# Multi-Label Classification of music into emotions

In [2]:
# download the dataset
from skmultilearn.dataset import load_dataset
X_train, y_train, feature_names, label_names = load_dataset('emotions', 'train')
X_test, y_test, _, _ = load_dataset('emotions', 'test')
y_train = y_train.toarray()
y_test = y_test.toarray()

emotions:train - exists, not redownloading
emotions:test - exists, not redownloading


In [3]:
len(feature_names)

72

In [4]:
X_train.shape, X_test.shape

((391, 72), (202, 72))

In [5]:
# existing labels
label_names

[('amazed-suprised', ['0', '1']),
 ('happy-pleased', ['0', '1']),
 ('relaxing-calm', ['0', '1']),
 ('quiet-still', ['0', '1']),
 ('sad-lonely', ['0', '1']),
 ('angry-aggresive', ['0', '1'])]

In [6]:
# number of unique label combinations
import numpy as np
len(np.unique(y_train,axis=0))

26

In [7]:
# Approach 1: KNeighborsClassifier works also for multi-label classification
from sklearn.metrics import accuracy_score
from sklearn.neighbors import KNeighborsClassifier

# This is an unsupervised learning classifier, which
# predicts the target class by looking at its 'n_neighbors' neighbors.
classifier = KNeighborsClassifier(n_neighbors=3)

# train
classifier.fit(X_train, y_train)

# predict
y_pred = classifier.predict(X_test)

accuracy_score(y_test,y_pred)

0.19306930693069307

In [8]:
# Approach 2: Multi output classification.
#
# This strategy consists of fitting one classifier per target column. 
# This is a simple strategy for extending classifiers that do not
# natively support multi-output classification.

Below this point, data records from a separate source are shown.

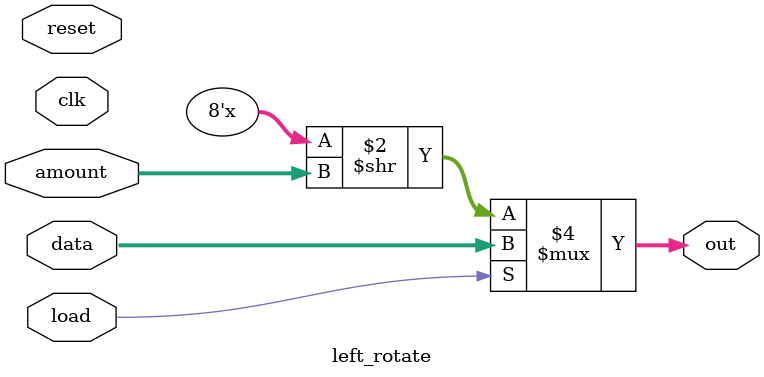
<source format=v>
module left_rotate(clk,reset,amount,data,load,out);
input clk,reset;
input [2:0] amount;
input [7:0] data;
input load;
output reg [7:0] out;
// when load is high, load data to out
// otherwise rotate the out register followed by left shift the out register by amount bits
always @(load)
begin
    if (load)
        out = data;
    else
        out = out >> amount;
end
endmodule

</source>
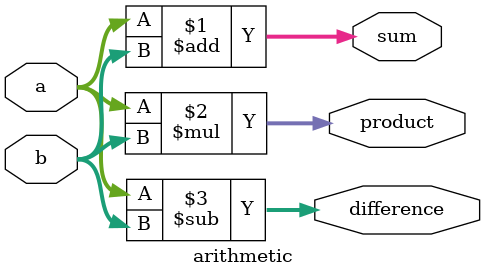
<source format=v>
module arithmetic(a, b, sum, product, difference);
	input		[3:0]a, b;
	output		[7:0]sum, product, difference;
	
	assign sum = a + b;
	assign product = a * b;
	assign difference = a - b;
endmodule

</source>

# Since the labels are analyzed separately, the result is the average
# of the accuracy scores of the labels.

from sklearn.multioutput import MultiOutputClassifier
from sklearn.svm import SVC

classifier = MultiOutputClassifier(SVC(kernel='linear'))
classifier.fit(X_train, y_train)

# predict
y_pred = classifier.predict(X_test)

accuracy_score(y_test,y_pred)

0.2722772277227723

In [None]:
# Approach 3: Label powersets
# label powerset is a problem transformation method that
# transforms the multi-label problem into a multi-class problem
# by considering each unique set of labels as a single label.
# This way, a multi-class classifier can be used to predict the
# label combinations directly.

from skmultilearn.problem_transform import LabelPowerset
from sklearn.svm import SVC

# initialize Label Powerset multi-label classifier
classifier = LabelPowerset(SVC(kernel='linear'))

# train
classifier.fit(X_train, y_train)

# The number of unique label combinations is 26 as seen before
print(len(classifier.unique_combinations_))

# predict
predictions = classifier.predict(X_test)

accuracy_score(y_test,predictions)

26


0.3564356435643564